Our approach is based on two basic methods. The first one, so-called weighted average assumes the averaging of openly available survey results. As you may notice, the data is not comprehensive due to the imperfections of the sources used in our calculations. With rare exceptions, the authors of the surveys seldom publish the methodology, the wording of the questions, and the raw data. The method of forecasting using the weighted average is pretty simple: only the answers indicating the support for a particular political party are taken into account. For instance, the proportion of undecided voters in a poll maybe 50%, but when calculating, we ignore them by assuming that voting preferences among undecided voters will be distributed proportionally similar to decided ones. As a result, we calculate the percentage only among decided voters. Clearly, this assumption may not always be valid - a good example of this is the 2012 Georgian parliamentary elections when a large majority of undecided voters from the pre-electoral polls voted to the opposition coalition.

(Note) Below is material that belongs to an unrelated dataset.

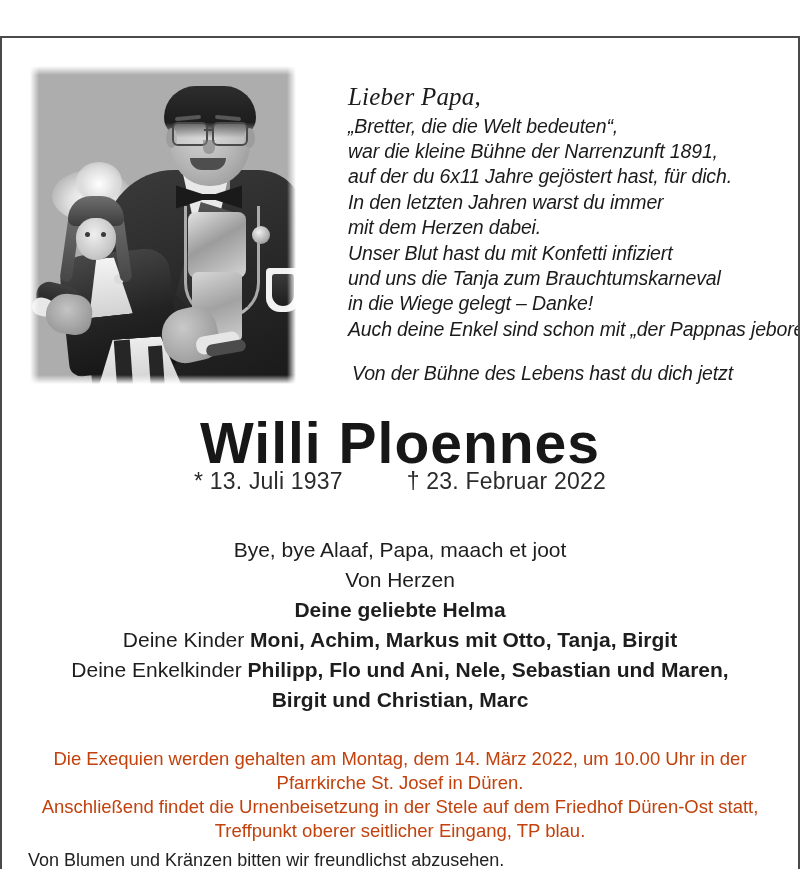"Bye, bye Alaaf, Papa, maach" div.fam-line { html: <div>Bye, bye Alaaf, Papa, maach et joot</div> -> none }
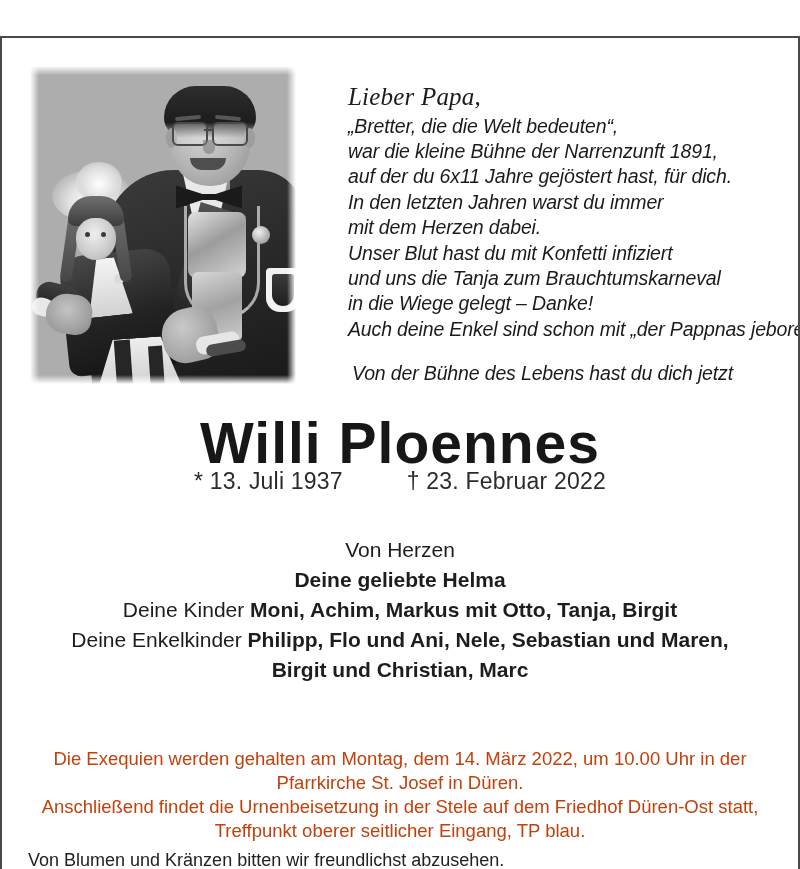"Von Herzen" div.fam-line { order: before "Deine geliebte Helma" -> after "Deine geliebte Helma" }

Yet another feature of this approach is the timing of the poll. When calculating the weighted average recently conducted studies receive higher, while older ones are given less weight. We can assume that the closer the survey is to voting day, the more accurately it reflects the public mood.
It should be noted that the average results of the polls are widely used for election forecasting. For example, the well respected and acclaimed electoral portal RealClearPolitics publishes the forecasts of presidential elections and generic ballots using the averaged results of public opinion polls conducted in the United States on a regular basis.
Another method applied for election predictions is statistical modeling. We are using so-called state space statistical mode that was utilized by James Savage for the 2016 US presidential elections. The key idea behind state-space modeling is that polls only partially reflect the party affiliations, while the real value can be found only in the variables that are in the unobserved state. On the one hand, we try to find the latent meaning of the variable through the so-called “Noise” observed at the specific point of time. At the same time, we try to aggregate the meaning of those observations over time. By nature, the state space models are Bayesian. This implies the existence of a priory probability, i.e. initial condition. At the same time, these pre-probabilities are updated through other subsequent observations.
Our forecasts are grounded on the 2000 simulations and one should interpret the data based distributions of those simulations. The model makes it possible to “hold” 2000 elections using the survey results. Depending on the distributions of the raw data, the algorithm calculates the potential outcomes for each simulation. The subsequent phase of the analysis is the observation of the distribution of the data. The most anticipated result is the median value. The kurtosis of the histogram makes it possible to detect the accuracy of the estimate.